Extra funding is welcome, but the NHS won’t be able to tackle the backlog without a radical upgrade in patient preparation and truly joined-up perioperative care

MPs yesterday voted to approve a new levy to fund the Government’s new health and social care reforms, estimated to raise £36 billion over the next three years.  The plan commits the NHS to drive forward ‘the biggest catch-up programme’ in its history, with a goal of delivering around 30% more elective activity by 2024/25 than before the pandemic. 

This is significant additional investment but estimates from the Health Foundation and others show that it is unlikely to be enough to return waiting lists to pre-pandemic levels by the end of this Parliament.  Meeting the Government’s ambitious elective targets, while still battling a pandemic, is going to require the NHS to spend this money on doing things differently.  We will never tackle the backlog sustainably and return waiting times to the 18-week standard without investing in interventions that radically change how patients experience the surgical pathway and how long they stay in hospital over the course of their operation.
End to end multidisciplinary perioperative care pathways not only provide better quality of care for patients, but they also:

  • reduce planned care length of stay in major surgery by 1-2 days on average without extra complications, unplanned readmissions, or extra burden on primary care or social services
  • reduce the rate of late or on the day cancellations
  • reduce time to surgery from admission
  • reduce time spent in theatre

All of these benefits are necessary to reach that 30% additional activity target the Government has just committed to. 

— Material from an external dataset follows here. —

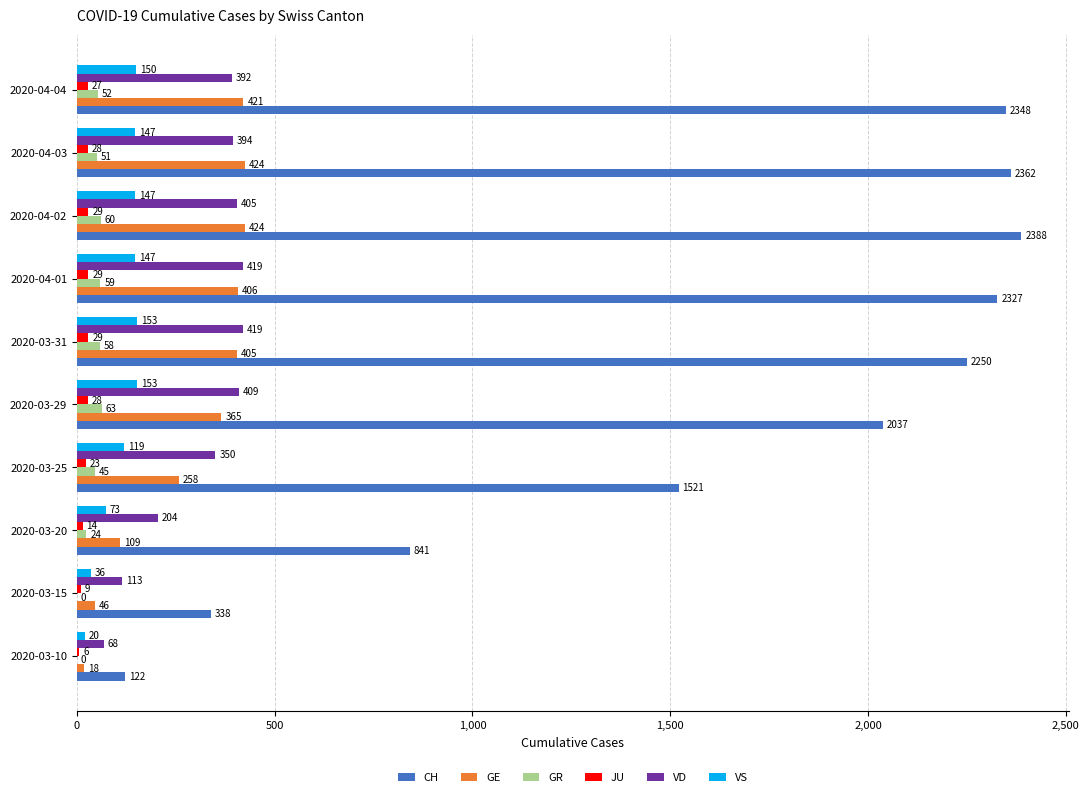

What is the total value across all series at 2020-03-31?

3314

Despite a strong evidence base about the impact that perioperative care can have on the pace of elective care, these pathways are not yet core clinical practice and there is wide variation in delivery. This is a huge, missed opportunity for the NHS as it seeks to jump-start the elective recovery. We are now calling on the forthcoming elective delivery plan to include dedicated funding for the development of truly joined-up perioperative care pathways, with the patient at the centre. We stand ready to work with our partners across the system to support and drive forward this change.

Dr David Selwyn, Director of the Centre for Perioperative Care said:

"We welcome this new funding settlement and plan for the NHS and social care. The crisis in NHS waiting times and the crisis in social care are not two separate problems and we’re pleased to see dedicated funding for proactive discharge planning back into the community announced as part of the wider package of funding measures. We look forward to the white paper later this year for more detail on wider social care reform. 

When it comes to tackling the planned care backlog, the Government lays out a very ambitious goal for service recovery. But it’s clear that alongside this new investment, we need to embrace new ways of working. A key component of this is working with our patients in a joint-ownership model that encourages patient preparation for major surgery, utilising patient prehabilitation, smoking reduction and other lifestyle improvements, and other medical interventions. The NHS has a key role to play in the prevention of ill-health, and a focus on transforming waiting lists for surgery into ‘preparation lists’ will ensure that the elective plan reinforces the wider prevention agenda.  

Finally, money is not the only challenge. No matter where this new funding is invested in the system, it’s the same exhausted and stretched workforce that will be delivering the work. These reforms will not succeed if NHS and care staff continue to experience such high levels of burnout. We know that multidisciplinary working and the perioperative care approach improves job satisfaction - but we also know that too many NHS teams say that they lack the skills, training, time, and support to work in this way. 

We are now looking to the upcoming Spending Review to provide further details over how NHS and social care teams will be supported to rise to this three-year marathon challenge the Prime Minister has just laid out. As part of this, we urge the Government to commit to giving staff what they need to make multidisciplinary working a reality."

Lawrence Mudford, Patient representative at the Centre for Perioperative Care said:

“With millions of patients on the NHS waiting list, we welcome the extra resource aimed at clearing this unprecedented backlog. We know that many patients find their time on the waiting list to be alienating and confusing, and many go on to suffer deteriorating health as they wait for their operation.  We also know that many would like more support, information and advice and more communication with their healthcare team as they wait. 

Unless those issues are addressed, the largest catch-up programme in the NHS’s history risks leaving the patient behind. We will be looking to the forthcoming plans, due to be released in the Autumn, for the detail as to how patients will be supported during this time.”